Removing MT reads

BEFORE you run bam2RPM, you will want to get rid of your MT reads so that they don’t skew the normalization (if not removed, MT will be overrepresented in RPM calculation). This can easily be down with samtools. I’m guessing if your lab has already done genomic analysis, this should already be on your computer but if not, it can be downloaded here. To install the unpacked file and run the following commands.

cd samtools1.3.X
./configure --prefix=/PATH/TO/SOMEWHERE #--prefix is the directory you want it to be installed
make
make install

After installing, add the $PATH of the repository to your bashrc (how to do this).

Samtools lets you manipulate sam/bam files, and in our case we want to use it to get a list of the chromosomes we want to keep (everything but ‘MT’). We’ll use a couple samtools commands to give us a list of all chromosomes except MT, then input another samtools command to output a bam with removed mitochondrial reads. There are two steps to this.

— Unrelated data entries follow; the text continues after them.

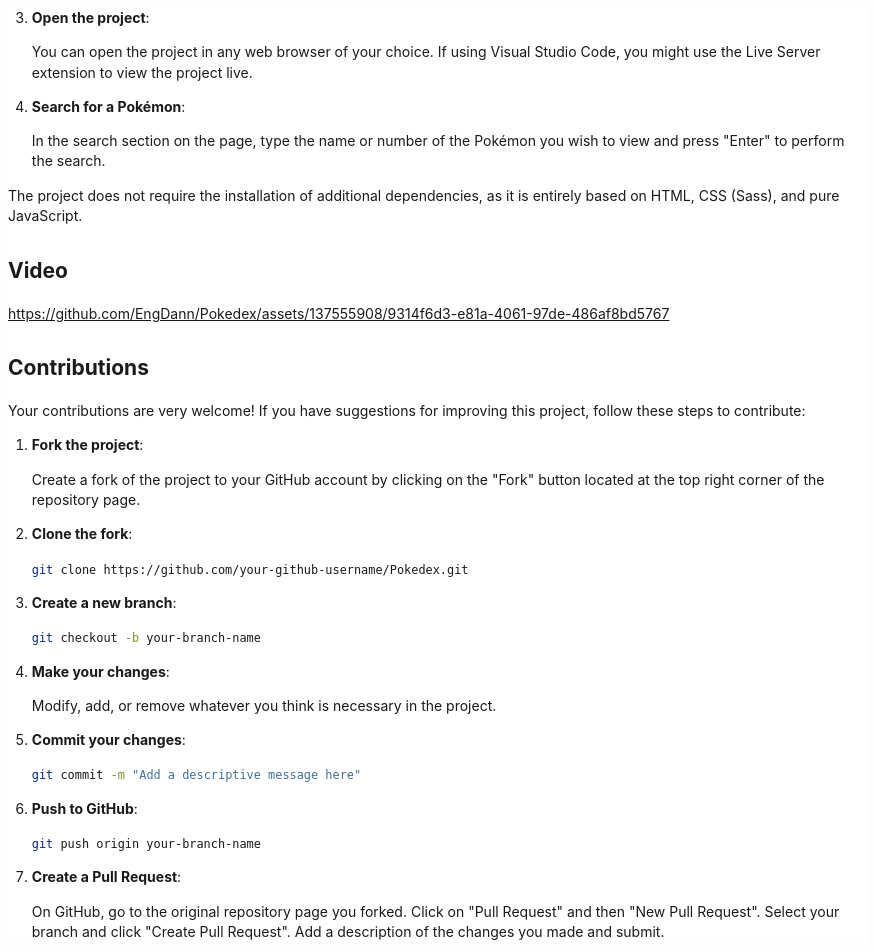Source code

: 3. **Open the project**:

    You can open the project in any web browser of your choice. If using Visual Studio Code, you might use the Live Server extension to view the project live.

4. **Search for a Pokémon**:

    In the search section on the page, type the name or number of the Pokémon you wish to view and press "Enter" to perform the search.

The project does not require the installation of additional dependencies, as it is entirely based on HTML, CSS (Sass), and pure JavaScript.

## Video

https://github.com/EngDann/Pokedex/assets/137555908/9314f6d3-e81a-4061-97de-486af8bd5767

## Contributions

Your contributions are very welcome! If you have suggestions for improving this project, follow these steps to contribute:

1. **Fork the project**:

    Create a fork of the project to your GitHub account by clicking on the "Fork" button located at the top right corner of the repository page.

2. **Clone the fork**:

    ```bash
    git clone https://github.com/your-github-username/Pokedex.git
    ```

3. **Create a new branch**:

    ```bash
    git checkout -b your-branch-name
    ```

4. **Make your changes**:

    Modify, add, or remove whatever you think is necessary in the project.

5. **Commit your changes**:

    ```bash
    git commit -m "Add a descriptive message here"
    ```

6. **Push to GitHub**:

    ```bash
    git push origin your-branch-name
    ```

7. **Create a Pull Request**:

    On GitHub, go to the original repository page you forked. Click on "Pull Request" and then "New Pull Request". Select your branch and click "Create Pull Request". Add a description of the changes you made and submit.
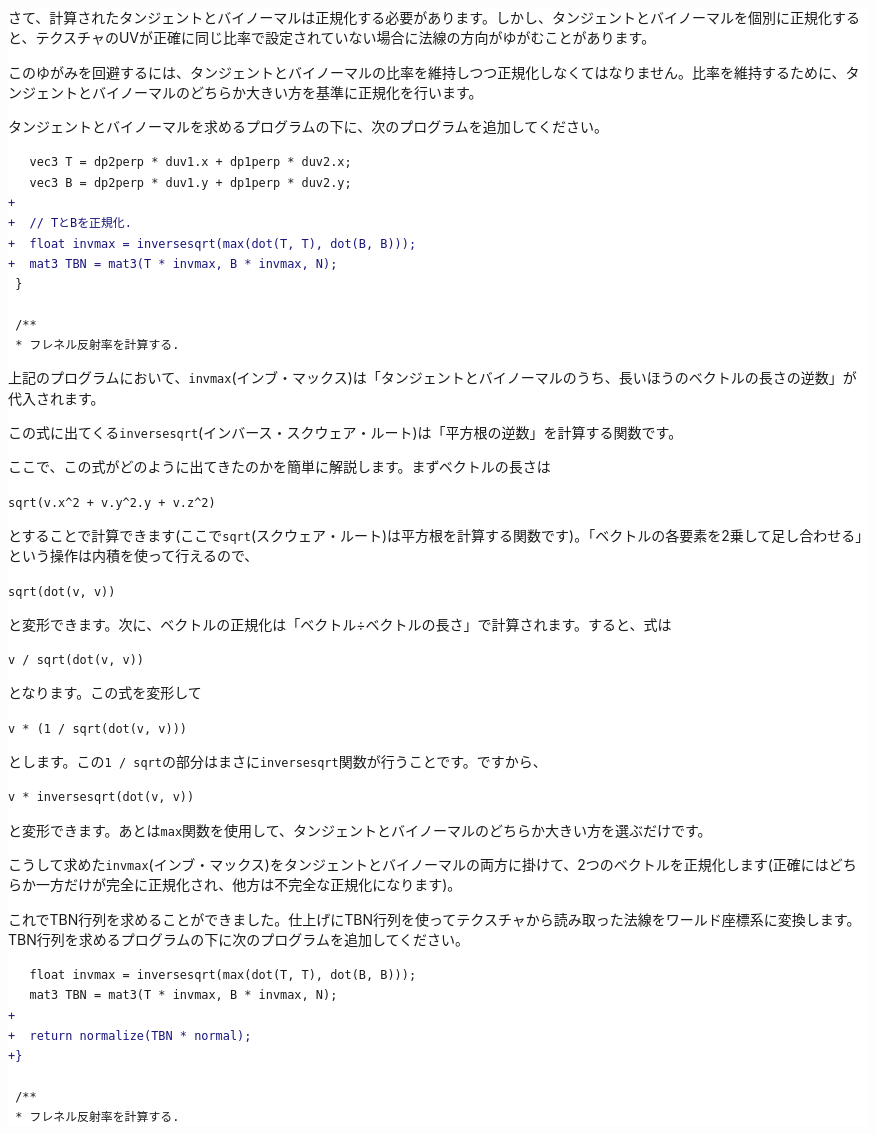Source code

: さて、計算されたタンジェントとバイノーマルは正規化する必要があります。しかし、タンジェントとバイノーマルを個別に正規化すると、テクスチャのUVが正確に同じ比率で設定されていない場合に法線の方向がゆがむことがあります。

このゆがみを回避するには、タンジェントとバイノーマルの比率を維持しつつ正規化しなくてはなりません。比率を維持するために、タンジェントとバイノーマルのどちらか大きい方を基準に正規化を行います。

タンジェントとバイノーマルを求めるプログラムの下に、次のプログラムを追加してください。

```diff
   vec3 T = dp2perp * duv1.x + dp1perp * duv2.x;
   vec3 B = dp2perp * duv1.y + dp1perp * duv2.y;
+
+  // TとBを正規化.
+  float invmax = inversesqrt(max(dot(T, T), dot(B, B)));
+  mat3 TBN = mat3(T * invmax, B * invmax, N);
 }

 /**
 * フレネル反射率を計算する.
```

上記のプログラムにおいて、`invmax`(インブ・マックス)は「タンジェントとバイノーマルのうち、長いほうのベクトルの長さの逆数」が代入されます。

この式に出てくる`inversesqrt`(インバース・スクウェア・ルート)は「平方根の逆数」を計算する関数です。

ここで、この式がどのように出てきたのかを簡単に解説します。まずベクトルの長さは

`sqrt(v.x^2 + v.y^2.y + v.z^2)`

とすることで計算できます(ここで`sqrt`(スクウェア・ルート)は平方根を計算する関数です)。「ベクトルの各要素を2乗して足し合わせる」という操作は内積を使って行えるので、

`sqrt(dot(v, v))`

と変形できます。次に、ベクトルの正規化は「ベクトル÷ベクトルの長さ」で計算されます。すると、式は

`v / sqrt(dot(v, v))`

となります。この式を変形して

`v * (1 / sqrt(dot(v, v)))`

とします。この`1 / sqrt`の部分はまさに`inversesqrt`関数が行うことです。ですから、

`v * inversesqrt(dot(v, v))`

と変形できます。あとは`max`関数を使用して、タンジェントとバイノーマルのどちらか大きい方を選ぶだけです。

こうして求めた`invmax`(インブ・マックス)をタンジェントとバイノーマルの両方に掛けて、2つのベクトルを正規化します(正確にはどちらか一方だけが完全に正規化され、他方は不完全な正規化になります)。

これでTBN行列を求めることができました。仕上げにTBN行列を使ってテクスチャから読み取った法線をワールド座標系に変換します。TBN行列を求めるプログラムの下に次のプログラムを追加してください。

```diff
   float invmax = inversesqrt(max(dot(T, T), dot(B, B)));
   mat3 TBN = mat3(T * invmax, B * invmax, N);
+
+  return normalize(TBN * normal);
+}

 /**
 * フレネル反射率を計算する.
```
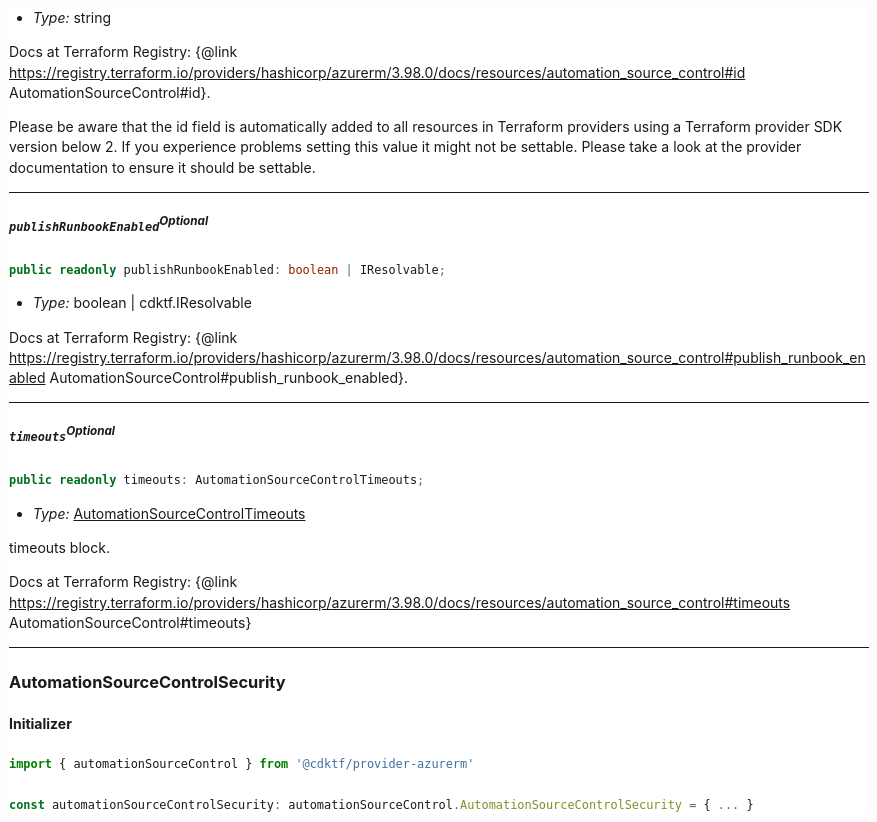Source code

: - *Type:* string

Docs at Terraform Registry: {@link https://registry.terraform.io/providers/hashicorp/azurerm/3.98.0/docs/resources/automation_source_control#id AutomationSourceControl#id}.

Please be aware that the id field is automatically added to all resources in Terraform providers using a Terraform provider SDK version below 2.
If you experience problems setting this value it might not be settable. Please take a look at the provider documentation to ensure it should be settable.

---

##### `publishRunbookEnabled`<sup>Optional</sup> <a name="publishRunbookEnabled" id="@cdktf/provider-azurerm.automationSourceControl.AutomationSourceControlConfig.property.publishRunbookEnabled"></a>

```typescript
public readonly publishRunbookEnabled: boolean | IResolvable;
```

- *Type:* boolean | cdktf.IResolvable

Docs at Terraform Registry: {@link https://registry.terraform.io/providers/hashicorp/azurerm/3.98.0/docs/resources/automation_source_control#publish_runbook_enabled AutomationSourceControl#publish_runbook_enabled}.

---

##### `timeouts`<sup>Optional</sup> <a name="timeouts" id="@cdktf/provider-azurerm.automationSourceControl.AutomationSourceControlConfig.property.timeouts"></a>

```typescript
public readonly timeouts: AutomationSourceControlTimeouts;
```

- *Type:* <a href="#@cdktf/provider-azurerm.automationSourceControl.AutomationSourceControlTimeouts">AutomationSourceControlTimeouts</a>

timeouts block.

Docs at Terraform Registry: {@link https://registry.terraform.io/providers/hashicorp/azurerm/3.98.0/docs/resources/automation_source_control#timeouts AutomationSourceControl#timeouts}

---

### AutomationSourceControlSecurity <a name="AutomationSourceControlSecurity" id="@cdktf/provider-azurerm.automationSourceControl.AutomationSourceControlSecurity"></a>

#### Initializer <a name="Initializer" id="@cdktf/provider-azurerm.automationSourceControl.AutomationSourceControlSecurity.Initializer"></a>

```typescript
import { automationSourceControl } from '@cdktf/provider-azurerm'

const automationSourceControlSecurity: automationSourceControl.AutomationSourceControlSecurity = { ... }
```
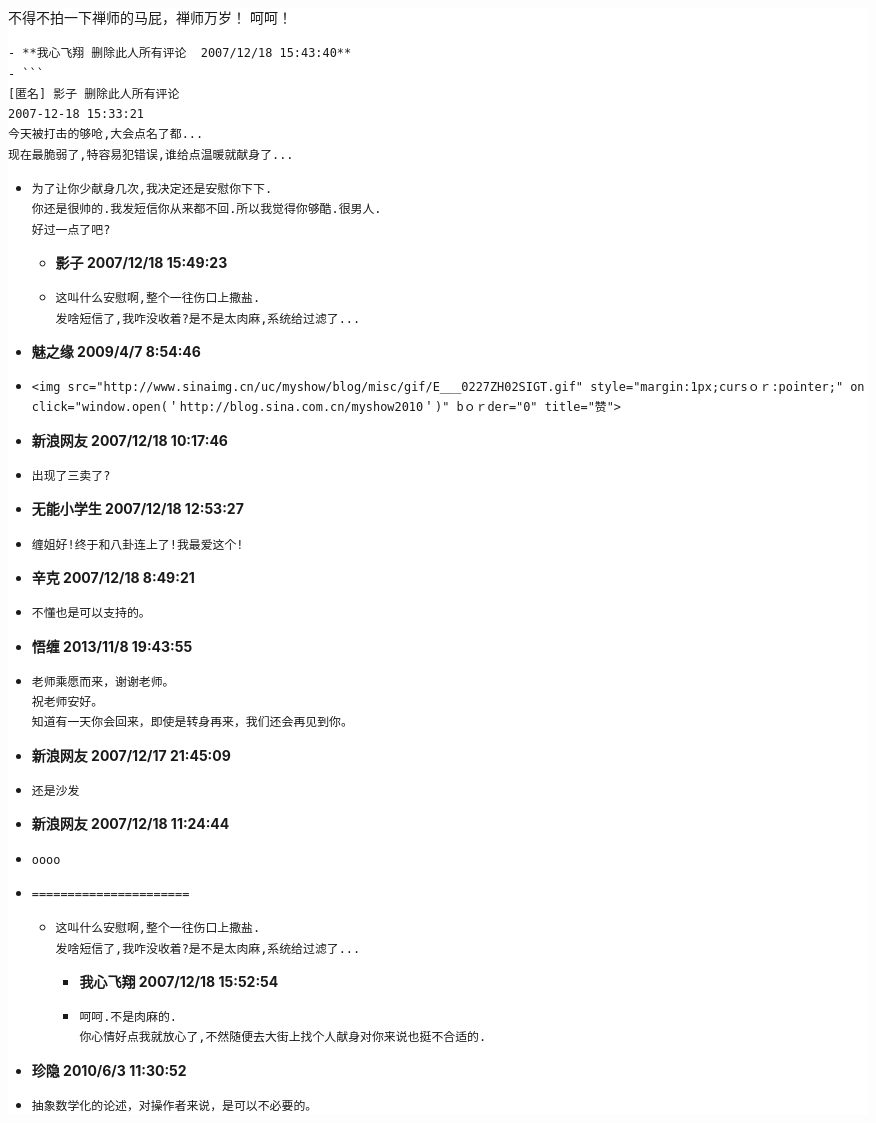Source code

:   不得不拍一下禅师的马屁，禅师万岁！
  呵呵！
  ```
- **我心飞翔 删除此人所有评论  2007/12/18 15:43:40**
- ```
  [匿名] 影子 删除此人所有评论 
  2007-12-18 15:33:21 
  今天被打击的够呛,大会点名了都...
  现在最脆弱了,特容易犯错误,谁给点温暖就献身了...
  ```
   - ```
     为了让你少献身几次,我决定还是安慰你下下.
     你还是很帅的.我发短信你从来都不回.所以我觉得你够酷.很男人.
     好过一点了吧?
     ```
      - **影子 2007/12/18 15:49:23**
      - ```
        这叫什么安慰啊,整个一往伤口上撒盐.
        发啥短信了,我咋没收着?是不是太肉麻,系统给过滤了...
        ```
- **魅之缘 2009/4/7 8:54:46**
- ```
  <img src="http://www.sinaimg.cn/uc/myshow/blog/misc/gif/E___0227ZH02SIGT.gif" style="margin:1px;cursｏｒ:pointer;" onclick="window.open(＇http://blog.sina.com.cn/myshow2010＇)" bｏｒder="0" title="赞">
  ```
- **新浪网友 2007/12/18 10:17:46**
- ```
  出现了三卖了?
  ```
- **无能小学生 2007/12/18 12:53:27**
- ```
  缠姐好!终于和八卦连上了!我最爱这个!
  ```
- **辛克 2007/12/18 8:49:21**
- ```
  不懂也是可以支持的。
  ```
- **悟缠 2013/11/8 19:43:55**
- ```
  老师乘愿而来，谢谢老师。
  祝老师安好。
  知道有一天你会回来，即使是转身再来，我们还会再见到你。
  ```
- **新浪网友 2007/12/17 21:45:09**
- ```
  还是沙发
  ```
- **新浪网友 2007/12/18 11:24:44**
- ```
  oooo
  ```
- ```
  ======================
  ```
   - ```
     这叫什么安慰啊,整个一往伤口上撒盐.
     发啥短信了,我咋没收着?是不是太肉麻,系统给过滤了...
     ```
      - **我心飞翔 2007/12/18 15:52:54**
      - ```
        呵呵.不是肉麻的.
        你心情好点我就放心了,不然随便去大街上找个人献身对你来说也挺不合适的.
        ```
- **珍隐 2010/6/3 11:30:52**
- ```
  抽象数学化的论述，对操作者来说，是可以不必要的。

  1. Samtools index is a function of samtools that gives you a list of the chromosomes you’re aligning genome has and tells you the amount of reads that mapped to each chromosome (among some other non important things). We use it just to ge the first column of the file (a list of chromosomes).
samtools index file1.bam
  1. Next using a command (samtools idxstats) that refrences the index generated before we will input a list of wanted chromsomes for samtools to output us a new subsetted non-MT bamfile. Details on how that works later but the command is below.
samtools idxstats file1.bam | cut -f 1 | grep -v MT | xargs samtools view -b file1.bam > file1_rmMT.bam

For how part 2 works:

A. samtools idxstats file1.bam outputs a tab deleminated file of the chromososomes and how many reads aligned to each.

B. cut -f 1 gets the first column of that file (chromosomes)

C. grep -v MT grep -v is the oppisite of grep so every chromsome but ‘MT’ (NOTE: the mito Chromosome isn’t always ‘MT’, it depends on the genome aligned to. Run samtools idxstats file1.bam | cut -f 1 to get a list of all chromosome names).

D. xargs takes the output of the previous three piped commands and inputs it into the samtools view to say let me view the reads of the following chromosomes (all but MT).

Running bam2rpm.r

Download R and Download necessary genomic packages

First thing that should be done is to download R and the packages. R can be downloaded here. Make sure that the R version is 3.3.1 or later.

The next thing that needs to be done is to download a couple required packages. This can be done with the install.packages() command. The first package is argparse.

install.packages("argparse")

The other packages are from Bioconductor, the largest bioinformatics software respository. To do this you have to first source the bioconductor repository and then use a package installer (biocLite()).

source("http://bioconductor.org/biocLite.R")
biocLite("rtracklayer")
biocLite("GenomicAlignments")

Run bam2rpm

Once this is done you should be all set to run bam2rpm.r now. Type ./bam2rpm.r -h on the command line to see the parameters you have to implement. This function takes all .bam files and makes a bigwig and other intermediate files so be wary that if you store your removed-MT bams in the same folder as raw bam, the program will make output files FOR BOTH. I recommend storing the files you want to run bam2rpm.r on in their own directory. Finally, I’m still trying to tinker with the extsize and shift parameters so leave those as default for now.